Texte fourni>
"""

Les descriptions, particulièrement détaillées et documentées, font du récit, à la fois, un cours de botanique, une étude fouillée de la faune et un précis de géographie. On peut suivre, village après village, ville après ville, le parcours du dernier témoin.
Quant aux 11 chapitres, ils retracent la vie de quelques héros représentatifs des évolutions sur un demi-siècle d’un monde finissant.
L’INTRIGUE
Les 11 séquences se suivent et s’emboîtent, les héros des premières se retrouvant dans les suivantes.
Ce roman commence par l’évocation de la tentative d’isoler dans des stations de survie enterrées quelques spécimens humains chargés de repeupler la Terre lorsque la pandémie sera achevée. Seul un survivant sortira de ces “Arches”, 50 ans après l’Extinction. Unique occupant de Manhattan, il rencontre une jeune femme, réelle ou fantasmée, afin de créer l’un des couples du futur.
Sur une seconde ligne romanesque, une petite fille, esseulée après la mort de ses parents, est recueillie par un scientifique, Sébastien Lequeu, dont on suit les aventures d’abord en Afrique où il perd la trace de la jeune fille devenue femme. Après des années de recherches infructueuses, le héros survit ensuite dans Paris désertée de toute vie humaine.
L’auteur livre alors une description hallucinante de la Capitale retournée à l’état sauvage, peuplée des descendants des animaux libérés des zoos. Les promenades dans ce nouveau Paris constituent sans doute l’un des moments les plus forts du roman.
De l’autre côté du fleuve murmurant, le Palais de Justice élevait sa pesante masse grise où des mouchetures vertes plus envahissantes de jour en jour mettaient des taches coquettes. Des nuées d’oiseaux blancs le survolaient en jacassant. P 213
Il trouva les hippopotames plus loin, une famille ayant élu domicile dans le square du Vert-Galant. Le dernier homme dans Paris, alors qu’il passait sous l’ombre tendue du Pont Neuf, les observa un instant à travers la largeur du fleuve. Les hippos piétinaient pesamment les pelouses en friche avant de se jeter de tout leur poids, qui était considérable, dans le lit de plantes eutrophiques… P 214
Il croisa un bison solitaire en traversant le Pont Royal majestueux et glacé. Le bison hésitait au milieu de la chaussée craquelée, ses naseaux palpitants humaient les odeurs évanescentes que rejetaient les vieilles pierres. P 215
C’est ce Sébastien Lequeu que l’on retrouve, 50 ans plus tard, en vieux cavalier, sur la route ultime qui doit le conduire à la mer.
Les intermèdes qui séparent les chapitres retracent la survie de ce vieillard jusqu’à sa mort.

"""

Consigne> Traduisez en anglais cette phrase du texte fourni : « Les intermèdes qui séparent les chapitres retracent la survie de ce vieillard jusqu’à sa mort. »

[Entrées de données enregistrées]

"""

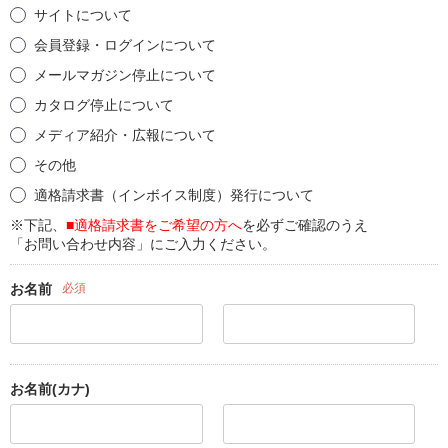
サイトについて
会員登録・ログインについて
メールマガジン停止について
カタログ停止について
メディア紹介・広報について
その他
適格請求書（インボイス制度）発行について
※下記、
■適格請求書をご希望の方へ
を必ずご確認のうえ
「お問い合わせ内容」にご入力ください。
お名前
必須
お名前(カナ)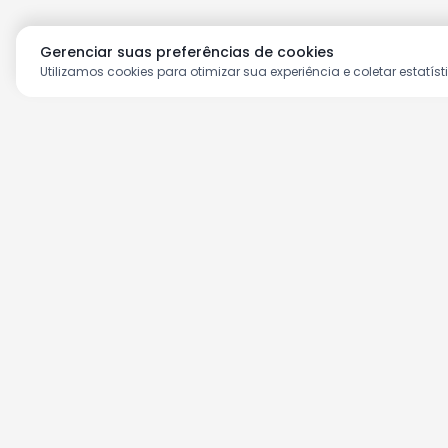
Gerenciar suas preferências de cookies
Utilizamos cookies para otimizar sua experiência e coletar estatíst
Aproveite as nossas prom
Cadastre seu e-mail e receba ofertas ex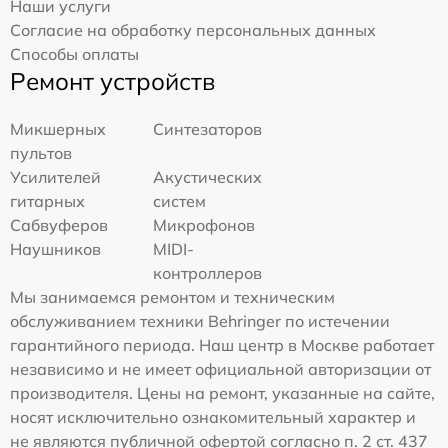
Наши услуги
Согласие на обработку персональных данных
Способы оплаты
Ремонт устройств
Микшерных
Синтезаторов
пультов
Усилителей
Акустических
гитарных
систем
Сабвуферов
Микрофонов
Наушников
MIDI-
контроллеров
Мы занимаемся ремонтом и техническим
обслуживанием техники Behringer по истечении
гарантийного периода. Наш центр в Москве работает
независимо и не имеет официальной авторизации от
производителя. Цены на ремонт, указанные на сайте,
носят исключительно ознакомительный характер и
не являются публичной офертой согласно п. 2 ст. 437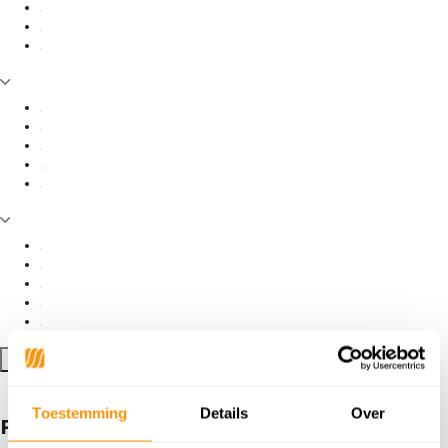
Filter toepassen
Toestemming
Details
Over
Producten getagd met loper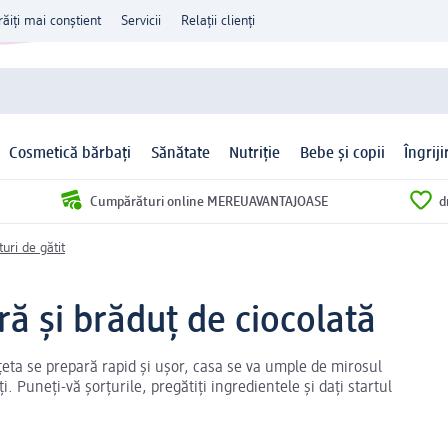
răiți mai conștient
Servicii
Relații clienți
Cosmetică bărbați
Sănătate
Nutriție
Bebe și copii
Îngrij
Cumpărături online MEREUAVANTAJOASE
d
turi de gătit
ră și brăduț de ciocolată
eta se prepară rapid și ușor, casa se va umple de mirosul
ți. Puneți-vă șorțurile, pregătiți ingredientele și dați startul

"""
"""

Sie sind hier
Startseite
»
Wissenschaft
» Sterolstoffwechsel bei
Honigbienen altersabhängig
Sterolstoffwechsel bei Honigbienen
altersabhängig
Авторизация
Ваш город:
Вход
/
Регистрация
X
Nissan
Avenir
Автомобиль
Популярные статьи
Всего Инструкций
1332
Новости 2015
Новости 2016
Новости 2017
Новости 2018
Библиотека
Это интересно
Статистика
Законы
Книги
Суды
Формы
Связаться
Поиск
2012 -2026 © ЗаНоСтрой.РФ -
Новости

"""

Réponse attendue> The interludes between the chapters trace this old man's survival until his death.